National Trust celebrates cultural heritage through indigenous heritage and immigrant history that has shaped our modern multicultural society. In Queensland, we are working through our first reconciliation action plan to ensure cultural significance is showcased through our heritage sites state-wide. Currumbin Wildlife Sanctuary proudly presents a daily Indigenous dance and culture show to demonstrate the connection with the land. Further north our museum in Cooktown houses significant artefacts from the local Indigenous communities.
We also celebrate the rich immigrant history and the culture and heritage of people that arrived from far off lands, bringing with them their cultures, their traditions and their stories.
By the 1870s German and Italian migrants were attracted to the Queensland goldfields and with them, they brought their lively culture and traditions. Chinese immigrants also flooded to the goldfields in search of their fortune and a better life.

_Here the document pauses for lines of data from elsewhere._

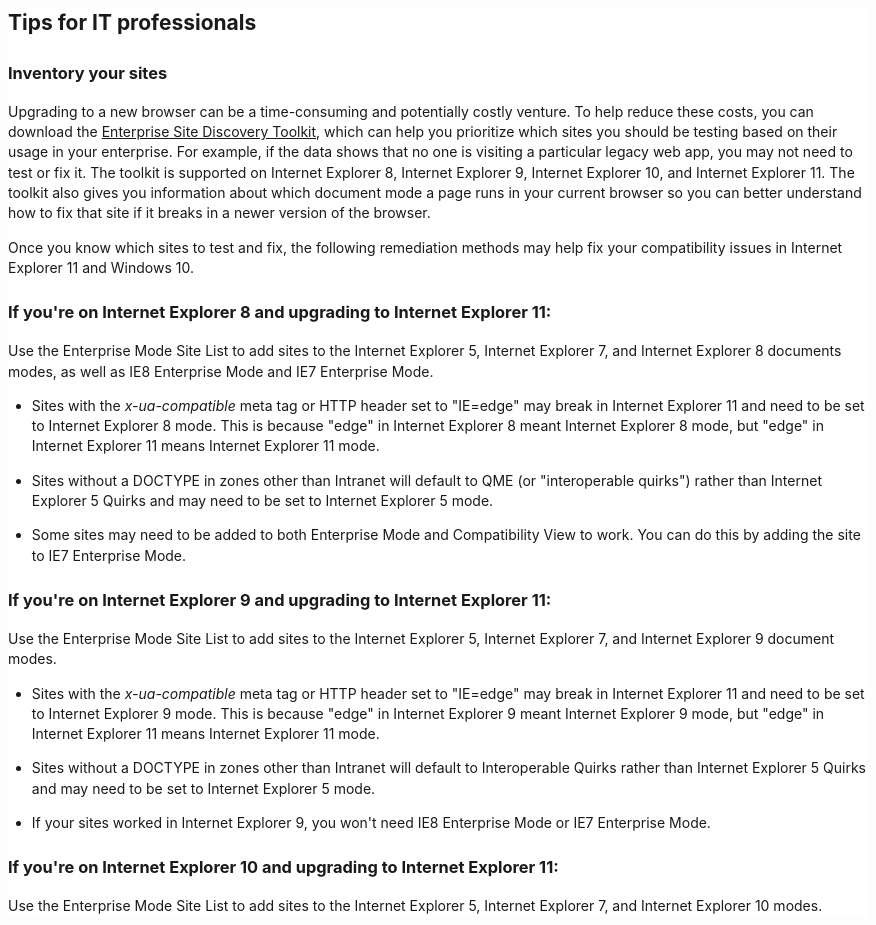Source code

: ## Tips for IT professionals

### Inventory your sites

Upgrading to a new browser can be a time-consuming and potentially costly venture. To help reduce these costs, you can download the [Enterprise Site Discovery Toolkit](https://www.microsoft.com/download/details.aspx?id=44570), which can help you prioritize which sites you should be testing based on their usage in your enterprise. For example, if the data shows that no one is visiting a particular legacy web app, you may not need to test or fix it. The toolkit is supported on Internet Explorer 8, Internet Explorer 9, Internet Explorer 10, and Internet Explorer 11. The toolkit also gives you information about which document mode a page runs in your current browser so you can better understand how to fix that site if it breaks in a newer version of the browser.  
  
Once you know which sites to test and fix, the following remediation methods may help fix your compatibility issues in Internet Explorer 11 and Windows 10.

### If you're on Internet Explorer 8 and upgrading to Internet Explorer 11:

Use the Enterprise Mode Site List to add sites to the Internet Explorer 5, Internet Explorer 7, and Internet Explorer 8 documents modes, as well as IE8 Enterprise Mode and IE7 Enterprise Mode.

-   Sites with the *x-ua-compatible* meta tag or HTTP header set to "IE=edge" may break in Internet Explorer 11 and need to be set to Internet Explorer 8 mode. This is because "edge" in Internet Explorer 8 meant Internet Explorer 8 mode, but "edge" in Internet Explorer 11 means Internet Explorer 11 mode.

-   Sites without a DOCTYPE in zones other than Intranet will default to QME (or "interoperable quirks") rather than Internet Explorer 5 Quirks and may need to be set to Internet Explorer 5 mode.

-   Some sites may need to be added to both Enterprise Mode and Compatibility View to work. You can do this by adding the site to IE7 Enterprise Mode.

### If you're on Internet Explorer 9 and upgrading to Internet Explorer 11:

Use the Enterprise Mode Site List to add sites to the Internet Explorer 5, Internet Explorer 7, and Internet Explorer 9 document modes.

-   Sites with the *x-ua-compatible* meta tag or HTTP header set to "IE=edge" may break in Internet Explorer 11 and need to be set to Internet Explorer 9 mode. This is because "edge" in Internet Explorer 9 meant Internet Explorer 9 mode, but "edge" in Internet Explorer 11 means Internet Explorer 11 mode.

-   Sites without a DOCTYPE in zones other than Intranet will default to Interoperable Quirks rather than Internet Explorer 5 Quirks and may need to be set to Internet Explorer 5 mode.

-   If your sites worked in Internet Explorer 9, you won't need IE8 Enterprise Mode or IE7 Enterprise Mode.

### If you're on Internet Explorer 10 and upgrading to Internet Explorer 11:

Use the Enterprise Mode Site List to add sites to the Internet Explorer 5, Internet Explorer 7, and Internet Explorer 10 modes.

In 1888, the Sisters of Mercy left Ireland and arrived to the northern tropics of Cooktown. The convent was built by local townspeople (that now houses the National Trust museum in Cooktown). They survived the extreme heat in their heavy habits, setting up schools in Northern Queensland towns including Cooktown and Atherton. In Atherton, we also celebrate cultural traditions at our Chinese museum, Hou Wang Temple.
We are glad to share the stories of immigrants to Queensland and the significant impact on the cultural heritage of Queensland towns. These stories help to remind us of times gone by, in a world which was more simple, yet more difficult than today.